<<< Voltar     Encarte especial "Democracia Já!"

O ano de 1984 foi o ano em que se iniciou o processo de redemocratização do país. A campanha das "Diretas Já", propunha o fim da Ditadura Militar que já durava 20 anos. Fafá de Belém vestiu a camisa das Diretas e foi às ruas, junto com o povo em uma campanha suprapartidária, exigir o direito de votar para Presidente.

Mas, você caro leitor, sabe o que foi a Ditadura Militar e qual o real significado da campanha das Diretas? Uma pesquisa realizada pela Datafolha em 2009, mostrou que 60% dos jovens entre 16 e 24 anos, desconheciam esses períodos da nossa história. E você fã de Fafá de Belém, sabe a importância dela nesse movimento? Se não, acho melhor assistir aos dois pequenos documentários abaixo. Assim, você terá uma compreensão melhor de tudo o que vai estar relatado aqui.

Regime Militar. (História do Brasil por Boris Fausto)

Diretas Já completa 30 anos em 2014

Muito se fala a respeito da participação de Fafá de Belém, e de sua importância, na caminhada pelas Diretas Já; mas pouco se comenta que, na verdade, a cantora foi umas das articuladoras do movimento. Fafá havia proposto ao filho de Teotônio Vilela uma manifestação por Diretas Já para acontecer no dia 1 de janeiro de 1984, Theo Vilela não se mostrou muito interessado, Fafá então entra em contato com Marcos Freire e planejam para o dia 05 de janeiro de 1984 o primeiro comício da Diretas que aconteceu em Olinda (PE). Abaixo, depoimento de Fafá de Belém sobre essa articulação e o evento:

25 de janeiro de 1984. Milhares de pessoas lotam a praça da Sé em São Paulo, para gritar "Diretas Já". No palanque, políticos, intelectuais e artistas conduziam, de forma emocionada, todo esse movimento. Fafá de Belém cantou "Menestrel das Alagoas" (Milton Nascimento/Fernando Brant) e foi às lágrimas na parte da música em que entra a fala de Teotônio Vilela. 

Imprensa

Após o êxito do comício em São Paulo no dia 25 de janeiro de 1984, a caravana das Diretas se dividiu: uma parte fez o comício em Santos, na praia do Gonzaga e outra parte foi para João Pessoa (PB). Fafá de Belém seguiu na caravana que foi para a baixada santista.  

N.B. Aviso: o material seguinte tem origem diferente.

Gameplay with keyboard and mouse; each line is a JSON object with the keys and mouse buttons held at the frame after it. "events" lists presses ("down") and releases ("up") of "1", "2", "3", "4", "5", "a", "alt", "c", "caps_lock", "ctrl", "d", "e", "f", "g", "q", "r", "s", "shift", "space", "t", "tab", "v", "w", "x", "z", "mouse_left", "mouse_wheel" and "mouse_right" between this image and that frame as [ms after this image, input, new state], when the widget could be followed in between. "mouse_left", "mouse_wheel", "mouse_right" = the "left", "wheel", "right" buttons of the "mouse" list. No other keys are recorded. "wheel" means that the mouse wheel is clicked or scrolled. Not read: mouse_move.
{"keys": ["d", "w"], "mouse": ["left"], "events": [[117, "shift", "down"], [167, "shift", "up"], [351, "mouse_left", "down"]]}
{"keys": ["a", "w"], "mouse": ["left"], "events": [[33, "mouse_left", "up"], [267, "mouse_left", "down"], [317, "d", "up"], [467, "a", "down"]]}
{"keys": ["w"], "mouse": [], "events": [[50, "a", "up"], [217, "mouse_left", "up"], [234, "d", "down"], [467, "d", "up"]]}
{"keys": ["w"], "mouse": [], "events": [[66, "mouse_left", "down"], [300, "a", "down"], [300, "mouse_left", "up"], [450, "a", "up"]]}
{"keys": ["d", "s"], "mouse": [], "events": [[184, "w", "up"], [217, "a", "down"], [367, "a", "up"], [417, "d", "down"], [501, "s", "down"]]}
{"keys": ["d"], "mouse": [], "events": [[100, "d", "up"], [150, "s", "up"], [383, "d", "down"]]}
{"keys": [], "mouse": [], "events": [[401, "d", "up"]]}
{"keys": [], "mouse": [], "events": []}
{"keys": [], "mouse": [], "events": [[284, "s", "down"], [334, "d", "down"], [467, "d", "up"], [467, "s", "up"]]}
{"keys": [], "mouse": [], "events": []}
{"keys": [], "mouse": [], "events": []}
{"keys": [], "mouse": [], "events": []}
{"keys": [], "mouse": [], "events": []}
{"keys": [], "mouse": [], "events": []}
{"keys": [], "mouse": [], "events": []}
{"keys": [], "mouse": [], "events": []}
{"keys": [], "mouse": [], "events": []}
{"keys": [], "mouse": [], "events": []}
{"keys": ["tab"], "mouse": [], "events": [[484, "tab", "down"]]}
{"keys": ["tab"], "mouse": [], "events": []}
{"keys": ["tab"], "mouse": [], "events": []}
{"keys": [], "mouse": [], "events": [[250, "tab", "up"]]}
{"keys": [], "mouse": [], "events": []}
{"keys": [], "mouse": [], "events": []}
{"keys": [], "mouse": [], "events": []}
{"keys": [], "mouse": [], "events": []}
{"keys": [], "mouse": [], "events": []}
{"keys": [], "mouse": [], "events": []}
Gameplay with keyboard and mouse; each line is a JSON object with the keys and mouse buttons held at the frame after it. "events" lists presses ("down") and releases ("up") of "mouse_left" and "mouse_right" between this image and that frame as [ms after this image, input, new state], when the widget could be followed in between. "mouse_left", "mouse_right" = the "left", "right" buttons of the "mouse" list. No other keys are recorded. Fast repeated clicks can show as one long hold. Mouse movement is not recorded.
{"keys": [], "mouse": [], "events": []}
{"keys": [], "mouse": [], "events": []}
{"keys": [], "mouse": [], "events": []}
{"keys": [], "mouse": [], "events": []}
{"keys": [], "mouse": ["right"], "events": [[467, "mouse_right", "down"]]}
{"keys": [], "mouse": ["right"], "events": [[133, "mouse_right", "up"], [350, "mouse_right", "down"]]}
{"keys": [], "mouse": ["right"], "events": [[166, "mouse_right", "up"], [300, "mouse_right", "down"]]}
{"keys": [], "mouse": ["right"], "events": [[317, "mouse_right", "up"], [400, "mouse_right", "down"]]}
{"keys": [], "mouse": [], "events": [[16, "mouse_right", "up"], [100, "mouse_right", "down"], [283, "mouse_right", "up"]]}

"A ideia da pomba veio do Henfil. Em dezembro de 1983, no show em São Paulo que terminava com "Menestrel das Alagoas", ele sugeriu que terminasse com a pombinha. Teotônio Vilela soltava pombas..., mas a pomba para o comício do Rio de Janeiro foi comprada em pinheiros, São Paulo, e viajou de avião numa gaiolinha. Coitada, morri de pena de soltá-la no meio daquela multidão, em terra estranha. Depois, avisávamos os organizadores dos comícios regionais e as pombas passaram a ser nativas. Em Belém, foi um pombo correio, levando uma mensagem de liberdade". (Fafá de Belém - Revista Manchete - Janeiro de 1985)


O movimento pelas Diretas ganhava cada vez mais força. Enquanto isso em Brasília, estratégias para conter a ação popular eram tramadas, mas o povo reagiu. A população lotava os comícios das diretas já em todas as cidades por onde passava. Fafá de Belém foi a única artista a participar de todos; foram 32. Foi nessas andanças que Fafá descobriu a verdadeira realidade do povo brasileiro. Foi nesse período que sentiu em seu coração que ela pertencia a esse povo.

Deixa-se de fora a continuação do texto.